Additional resources for Introduction to Derivative Financial Instruments: Bonds, Swaps, Options, and Hedging

Sample text

Steel. Less than two years later, at the end of March 2000, the curve of fast-rising equity prices of Internet companies bent: ● ● Many went into bankruptcy. Those who survived had their wings clipped. The need for steady and rigorous watch over exposure is present, without exception, with every single investment. The added challenge in risk control with derivatives is that in an impressive number of cases, ● ● ● Their originators find it difficult to price them. Their exposure is nonlinear (Chapter 2).

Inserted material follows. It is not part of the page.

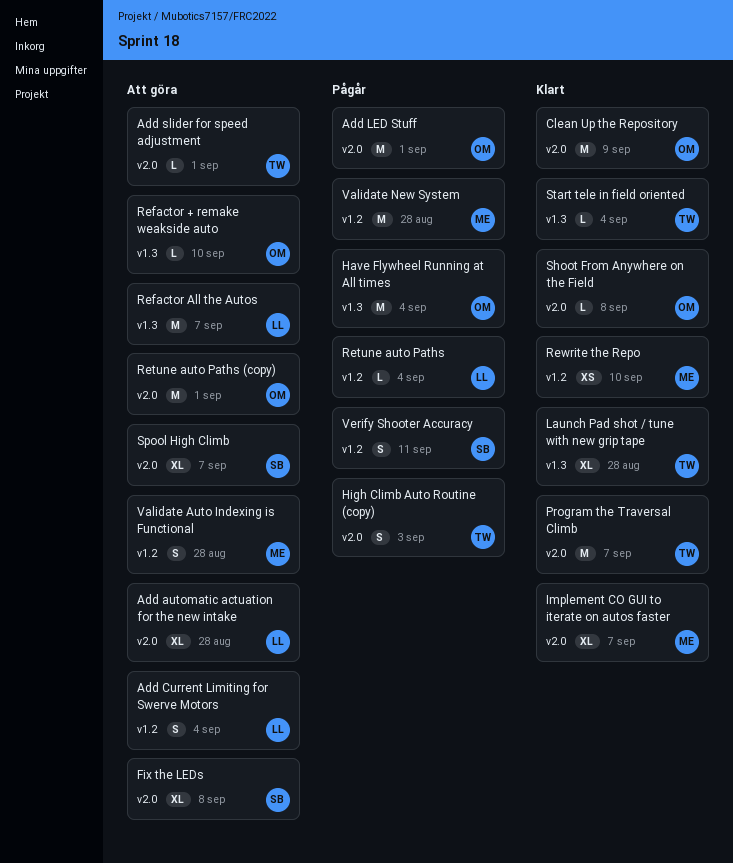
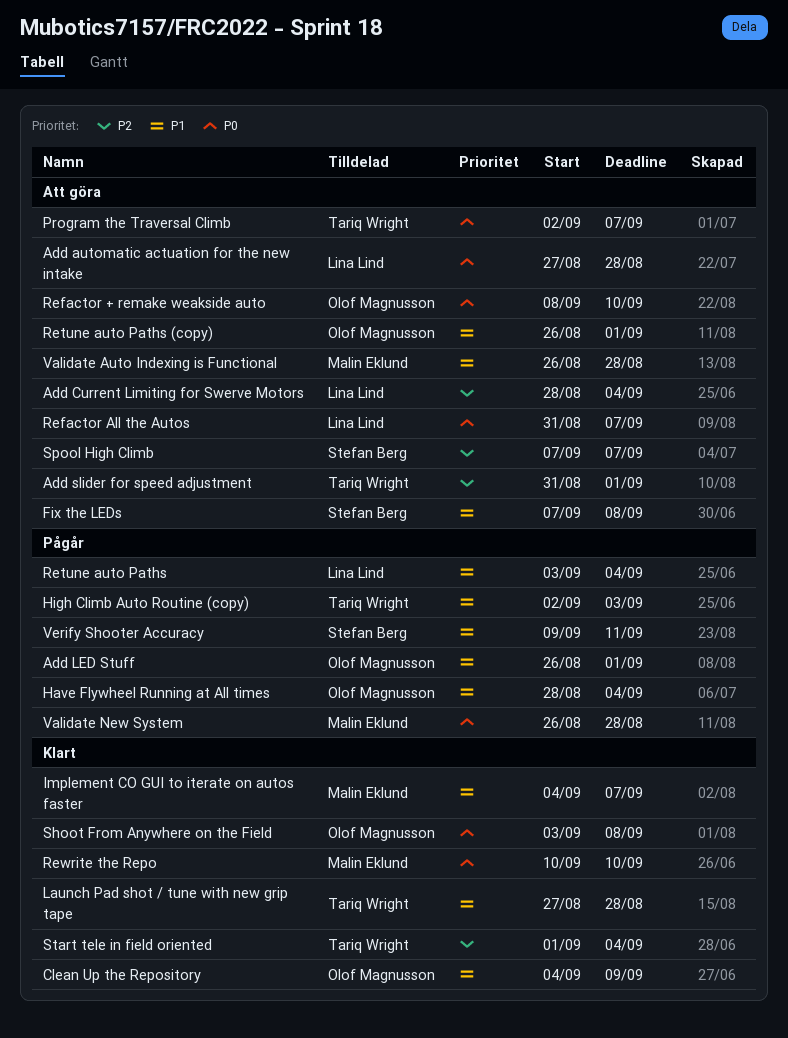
Program the Traversal Climb, status: Klart -> Att göra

Entrepreneurship has been instrumental in revamping intermediation, an age-old concept in banking. Contrary to what some people say, innovation does not weaken intermediation; if anything, PART 1 16 Innovation in Finance through Derivative Instruments it strengthens it by providing products and services more appealing than their predecessors. One example of restructured intermediation is when a bank designs a specific product for its customer(s) but executes the transaction through a third party—such as a special investment vehicle (SIV)—rather than directly: ● ● The bank’s investment arm faces the intermediary as its counterparty.

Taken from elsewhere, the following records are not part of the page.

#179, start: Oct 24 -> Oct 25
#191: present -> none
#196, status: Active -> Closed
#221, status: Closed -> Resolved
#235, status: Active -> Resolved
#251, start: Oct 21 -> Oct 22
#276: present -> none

In an interest rate swap, one counterparty pays the other a fixed rate of interest based on some variable rate of interest. The latter changes as market interest rates change. Traders often look at the swap as a portfolio of forward contracts, one for a cash payment date and each written at the same forward price. For instance, a swap can be used to offset the risk of an uncovered position, seeing to it that there is a future cash flow that would move in the opposite direction to that of a hedged position.